The ancient parish was crossed by a network of roads. One, the Buckingham road, was a Roman road, running from Alchester (just north of Wendlebury) to join the Watling Street at Towcester. The Launton, Caversfield and Bucknell roads were ordered to be made 40 feet wide by the Market End inclosure award of 1758. The state of the roads about that time may be judged from Sir Harbottle Grimston's observation that the road between Bicester and Buckingham was 'very bad, almost impassable for a carriage'. The turnpike acts, however, transformed this situation. Buckingham Road was turnpiked in 1768–9; the Banbury road, a part of the coach road from London to Birmingham, was turnpiked in 1790–1 along with the Bicester–Aynho section of this road. The Bicester-Aylesbury section of it had already been turnpiked in 1770. When this road entered the parish in the south it followed the line of Akeman Street. It originally entered the town centre via Water Lane/Chapel Street. A toll-gate was situated not from far from its junction with Priory Road. The road was then re-routed along the line of the current London road, prior to the building of the Oxford / Bletchley railway line in 1850 and the toll-gate moved further out of town on the Aylesbury/London road. See 1833 map. The turnpike from Aylesbury to Aynho via Bicester (i.e. the London road) was freed from toll by acts of 1875 and 1876. The toll-house on the London road was still standing in 1956.

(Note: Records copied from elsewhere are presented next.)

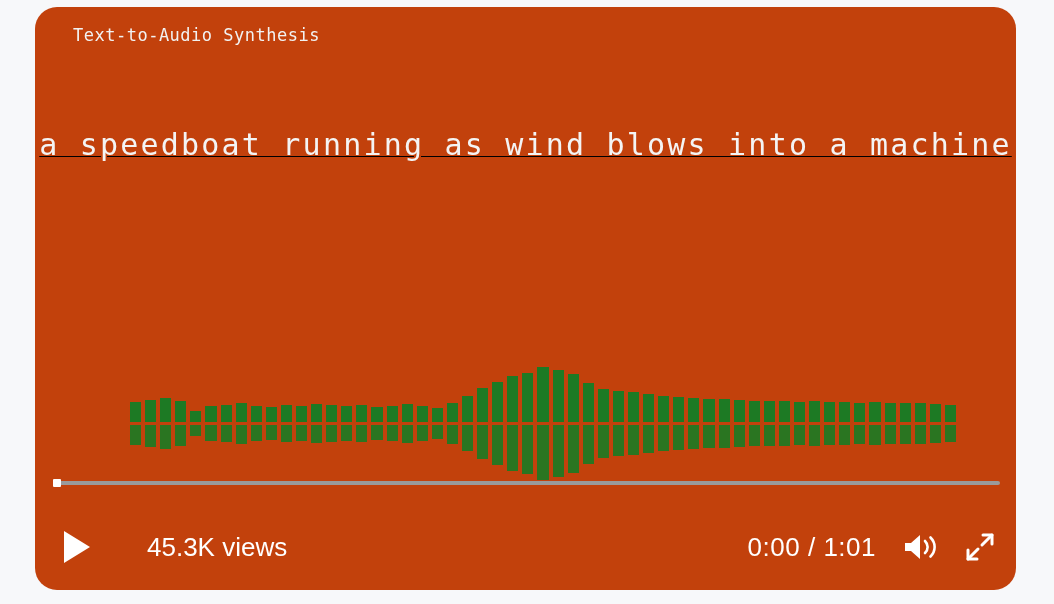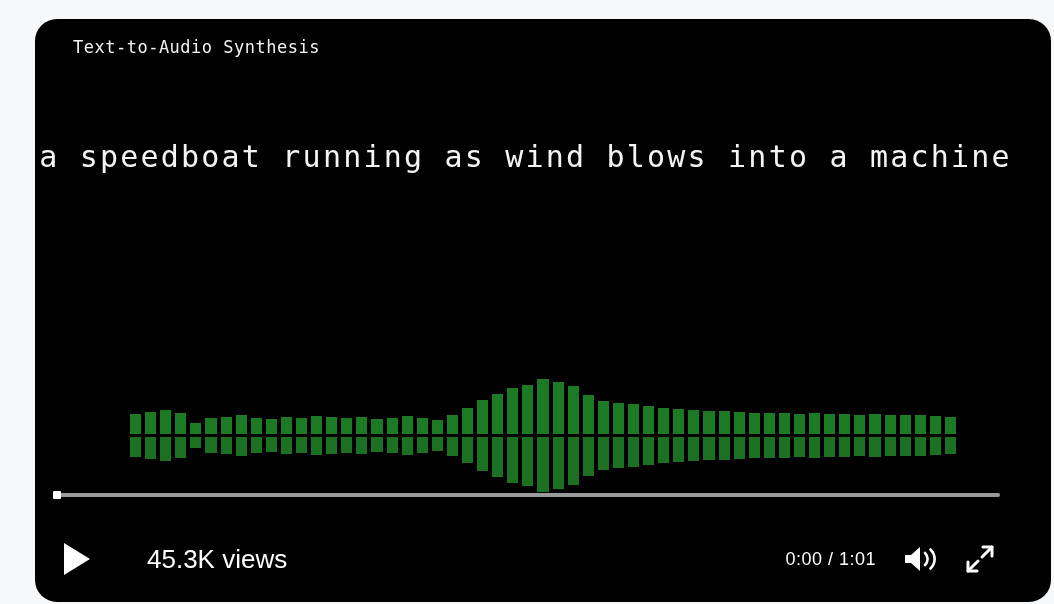--- a/index.html
+++ b/index.html
@@ -17,13 +17,12 @@
   #player-frame {
     position: absolute;
     left: 35px;
-    top: 19px;
+    top: 7px;
     width: 981px;
     height: 583px;
-    background: #000000;
+    background: #c2410c;
     border-radius: 22px;
     overflow: hidden;
-    padding-left: 35px;
   }
 
   #panel-title {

Coaches began to run from Bicester to London in 1752 and by 1795 the 'Old Banbury' coach went through Bicester to London six days a week and there was a weekly wagon passing through from Birmingham to London. A weekly coach to Oxford for the Saturday market began to run in 1794 and a mail cart in 1798.
A new arterial road to by-pass the centre of Bicester was built in 1939; it followed the line of the old Roman road through King's End to Crockwell; it was named Queen's Avenue and planted with trees in 1953 in commemoration of the coronation of Queen Elizabeth II. It was at this time that the road to Oxford was straightened. Originally it wound its way along the road that now runs past the Wyvale Garden Centre, through the centre of Wendlebury and on towards Kidlington. Traces of the old road can still be found behind the petrol stations on the A34 near Weston on the Green.
Oxford Canal is amongst the earliest of cuts in the Canal Age. It was constructed and opened in sections between 1774 and 1790 with a wharf at Lower Heyford, six miles from Bicester. This was particularly valuable as it brought Bicester into direct connection with the collieries in the West Midlands and ensured a supply of cheap coal. Horse drawn carriers then transported the coal to Bicester.
The railway first came to Bicester in 1850, when the Bletchley to Oxford line was completed and the London Road station on the L.N.W.R. line was opened. Bicester North station was opened by the G.W.R. in 1906. (fn. 15) Co-operation between the rival companies was so good after the First World War that until 1940 both stations shared one stationmaster.